Last weekend, I did some painting while Taylor was at work. If you've been keeping up (and why wouldn't you be?), you'll know I've had two stages of work done so far in the dining room: checking for asbestos (easy stage!), and redoing the ceiling. Now that the ceiling has been retextured and repainted, it's time to do the walls.
We decided on keeping the whole accent wall thing, and doing a burnt orange-ish accent wall with the remaining walls being off-white. We went with a rust color, which is a darker burnt orange color. Burnt orange itself would be really bright on a wall, so we went with something a bit darker.
Also, we decided to try out a local store called Rooster's, which sells Benjamin-Moore paints. I have to say, these guys were very knowledgeable and eager to help us out. They gave me some good tips to try out this time around. Their paints are a bit more expensive than Home Depot or Lowes paint (I got a step down from their highest grade, at $49 a gallon), but they have great coverage and in general good quality. They're also all low-VOC (less fumes). I could tell the difference once I started rolling the paint. One of the tips the guy gave me was to try painting from a 5 gallon bucket instead of a pan. It was definitely easier.
Previously before painting, I would spend a lot of time masking off the room to prevent accidents. Well, I decided that I could get away without doing that for the dining room. Not having to mask saved me an hour or so, because it can be quite tedious. Instead, I opted to be a bit slower and more careful around the edges. I did spend a couple hours cleaning the walls with TSP to make sure they were in good, painting condition, however. I also invested in a nice canvas, waterproof cloth that I could easily spread out to all the baseboards (and reuse). I did my best to make sure the floor was covered, but I didn't actually secure or tape the cloth. It naturally stayed in position (for the most part!). I like the canvas cloth because a plastic drop cloth is susceptible to tearing, bunching, and doesn't absorb paint so you end up tracking it around on your shoes.
Before I painted, with the canvas laid out
(remember you can click any picture for a larger version)

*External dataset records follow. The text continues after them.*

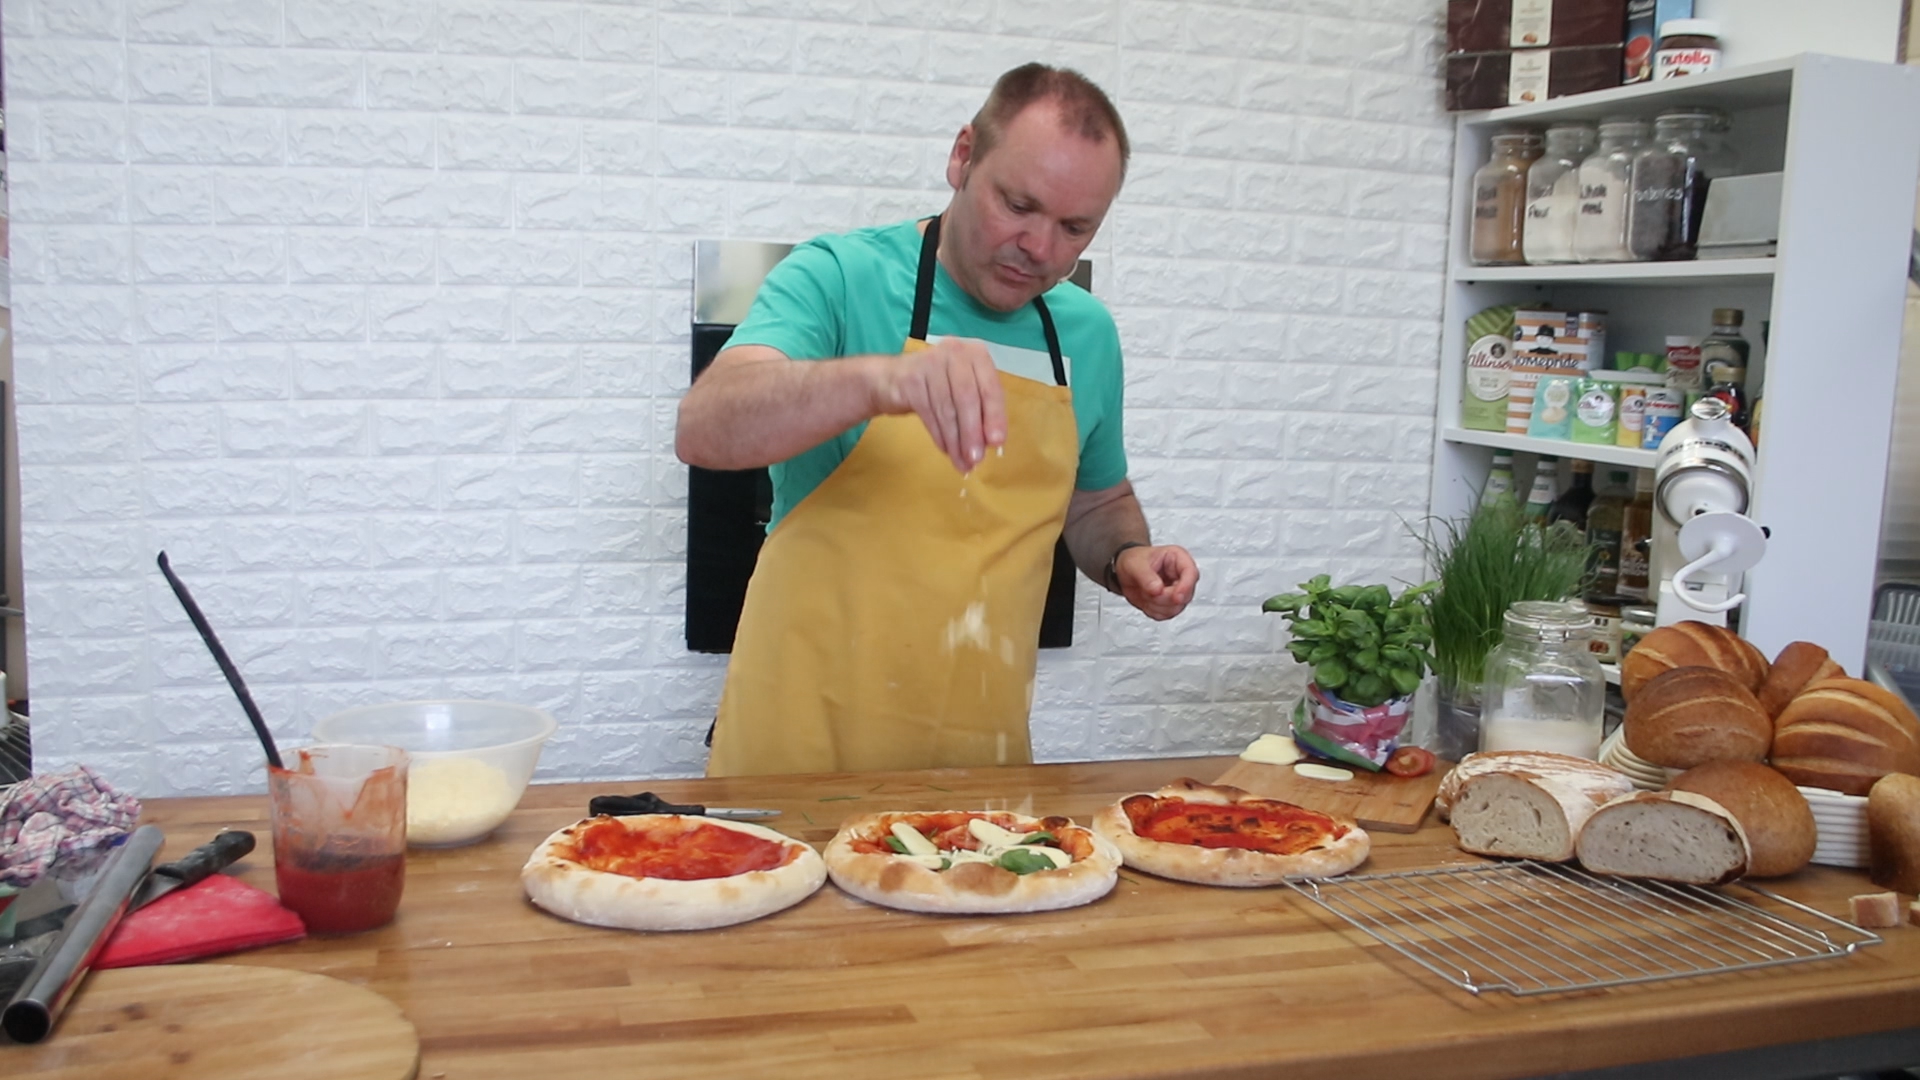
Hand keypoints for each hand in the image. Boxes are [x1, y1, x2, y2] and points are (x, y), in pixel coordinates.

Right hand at [867, 337, 1005, 472]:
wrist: (892, 379)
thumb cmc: (938, 387)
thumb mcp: (964, 394)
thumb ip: (981, 412)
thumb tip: (991, 444)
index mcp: (976, 354)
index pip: (990, 387)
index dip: (994, 416)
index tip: (997, 442)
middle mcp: (955, 352)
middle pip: (967, 398)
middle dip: (973, 432)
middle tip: (976, 459)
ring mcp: (930, 363)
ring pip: (947, 408)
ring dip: (956, 440)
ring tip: (962, 463)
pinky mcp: (910, 379)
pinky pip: (928, 412)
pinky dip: (939, 435)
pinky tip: (945, 450)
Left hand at [1113, 544, 1198, 620]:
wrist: (1126, 572)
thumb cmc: (1134, 560)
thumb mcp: (1135, 564)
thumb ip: (1146, 577)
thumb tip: (1158, 589)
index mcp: (1177, 559)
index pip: (1191, 573)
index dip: (1186, 587)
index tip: (1175, 597)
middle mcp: (1181, 576)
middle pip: (1185, 595)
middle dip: (1163, 597)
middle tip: (1147, 590)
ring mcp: (1177, 591)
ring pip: (1176, 608)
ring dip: (1156, 605)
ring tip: (1145, 593)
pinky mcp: (1171, 604)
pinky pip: (1167, 615)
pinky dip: (1154, 611)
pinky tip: (1147, 600)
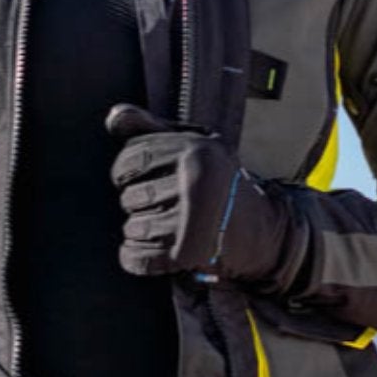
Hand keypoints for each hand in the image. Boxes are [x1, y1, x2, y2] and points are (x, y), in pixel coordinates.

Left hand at [105, 104, 300, 286]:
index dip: (126, 171)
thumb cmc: (220, 182)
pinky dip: (137, 257)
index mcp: (197, 151)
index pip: (131, 158)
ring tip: (166, 226)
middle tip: (165, 204)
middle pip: (130, 196)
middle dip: (138, 203)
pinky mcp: (188, 256)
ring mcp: (193, 221)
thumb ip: (153, 129)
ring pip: (133, 228)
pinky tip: (156, 249)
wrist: (263, 230)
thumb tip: (113, 119)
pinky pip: (137, 257)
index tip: (140, 177)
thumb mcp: (196, 144)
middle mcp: (197, 183)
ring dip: (140, 231)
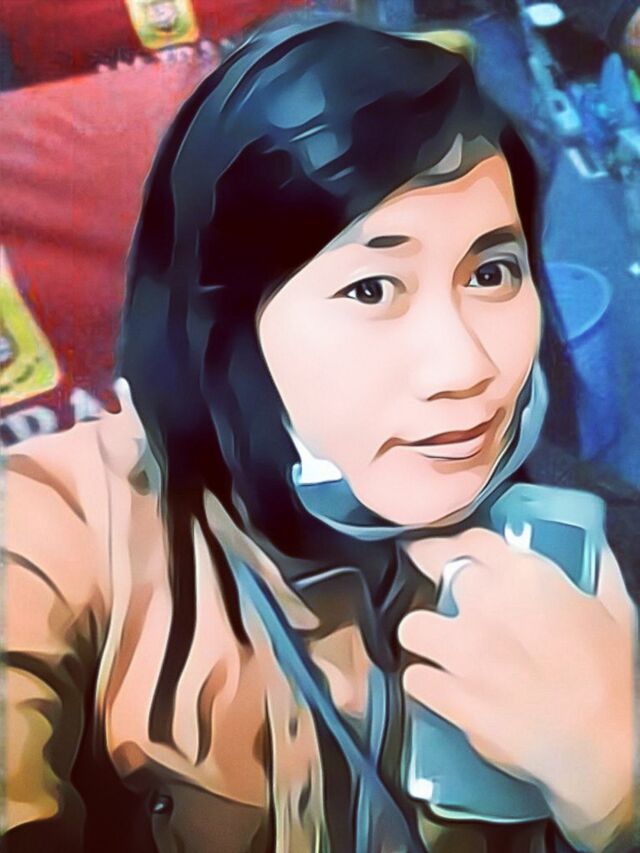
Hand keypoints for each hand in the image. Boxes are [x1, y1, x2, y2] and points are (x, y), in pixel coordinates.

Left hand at [397, 528, 636, 850]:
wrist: (617, 748)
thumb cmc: (619, 679)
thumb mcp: (614, 607)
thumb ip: (591, 572)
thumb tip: (587, 553)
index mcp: (526, 577)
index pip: (470, 539)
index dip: (457, 544)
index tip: (449, 551)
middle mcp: (487, 606)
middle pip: (432, 567)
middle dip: (437, 577)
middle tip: (446, 593)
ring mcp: (466, 653)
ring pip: (413, 626)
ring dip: (426, 634)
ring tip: (442, 644)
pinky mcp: (456, 699)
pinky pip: (415, 679)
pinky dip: (426, 683)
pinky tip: (442, 685)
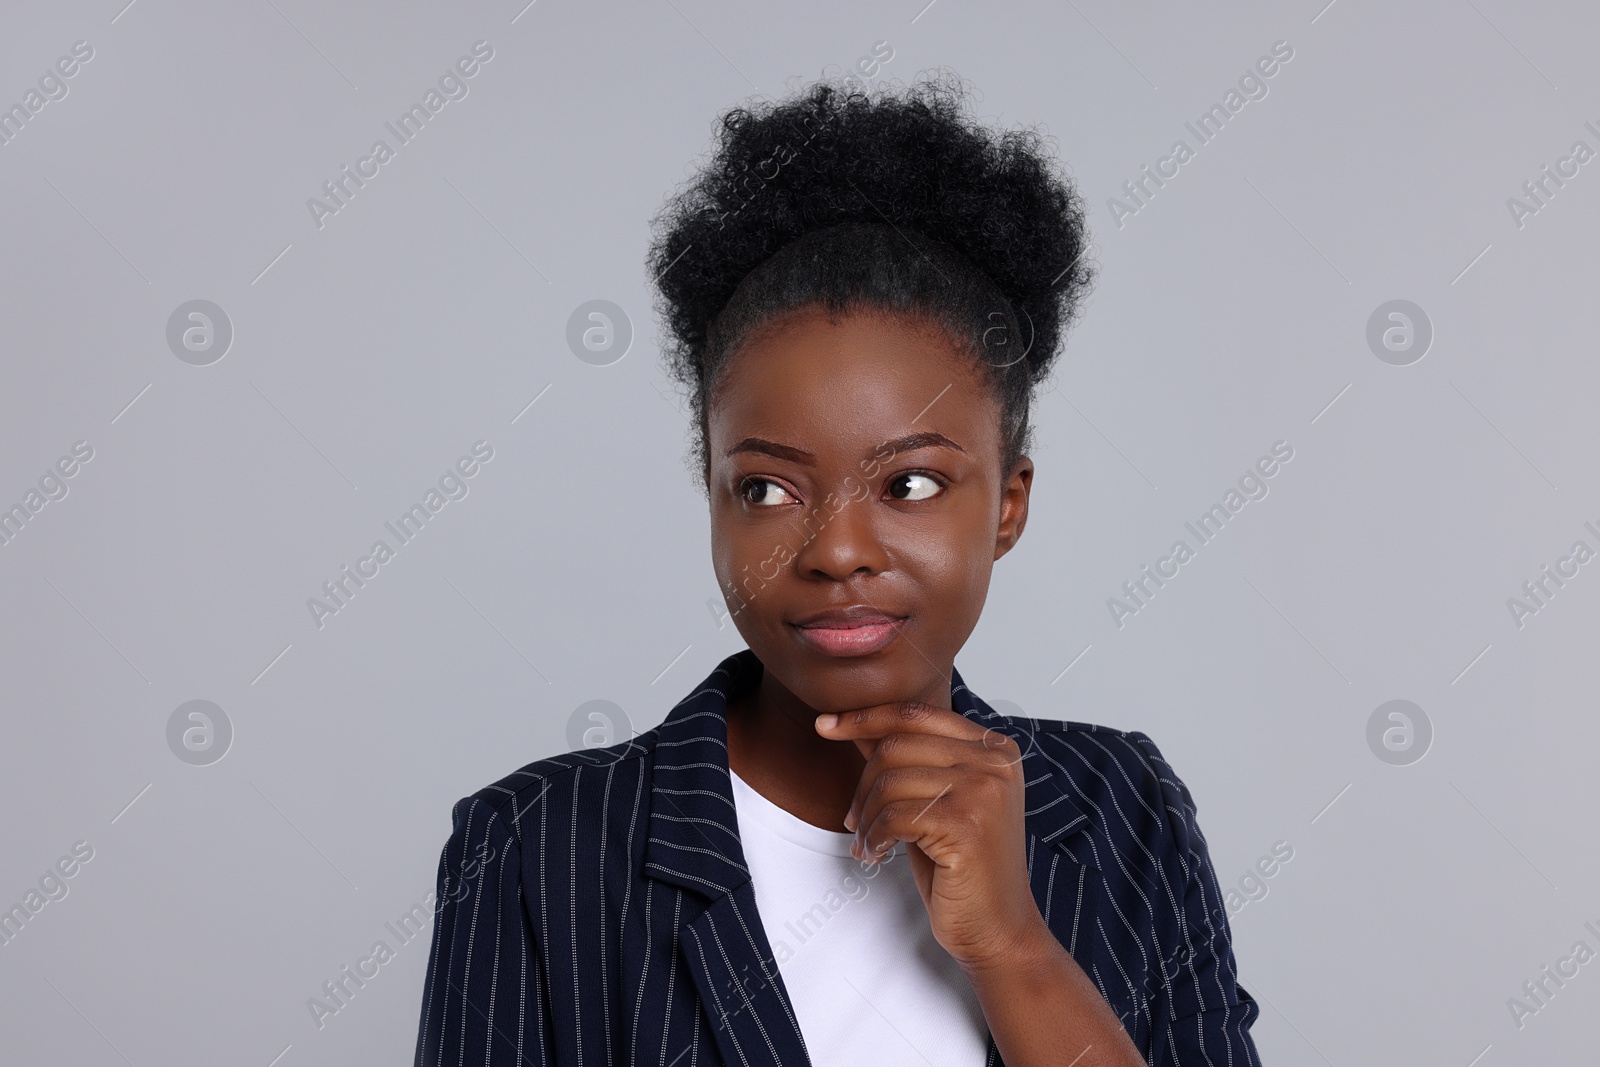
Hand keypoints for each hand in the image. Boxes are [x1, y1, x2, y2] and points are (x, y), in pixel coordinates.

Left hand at [815, 701, 1051, 972]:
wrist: (998, 928)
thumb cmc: (963, 867)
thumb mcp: (934, 801)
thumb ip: (907, 760)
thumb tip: (857, 723)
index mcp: (994, 749)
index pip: (915, 714)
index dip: (865, 717)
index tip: (825, 725)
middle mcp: (994, 762)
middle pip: (896, 746)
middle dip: (862, 784)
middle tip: (854, 820)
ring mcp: (983, 791)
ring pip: (889, 780)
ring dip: (865, 817)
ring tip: (867, 842)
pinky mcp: (966, 824)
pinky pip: (893, 816)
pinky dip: (874, 837)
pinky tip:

I did all the off-white walls first (first cutting in with the edge tool, then paint rolling), and it turns out I didn't need to do a second coat like I had anticipated. After drying, they all looked pretty good and consistent. I attribute this to a) the nicer paint and b) repainting over a light color.
Corner shot (ceiling: new color; right wall: new color; left wall: old color)
Once done, I repeated the same thing with the accent wall. I thought I would be okay with one coat again, but after letting it dry some I noticed some patchiness. Oh well! I called it a day and opted to do the second coat the following day (I try to wait 4 hours before recoating). I did have some 'accidents' on the ceiling and side wall with the rust paint. With a damp paper towel, I was able to easily wipe off the boo-boo. The baseboards got a little messy, too, but I'm planning on repainting them to match the eventual crown molding.
Corner shot (all new colors!)
Accent wall, still wet, coat 1
Room after second coat and cleanup
Different angle, for fun
Corner shot so you can see the three colors better
Good news! We also scored some dining room furniture. Here is the dining room with some furniture...
This is the 'before' shot from the old residents. Old paint, old light fixture.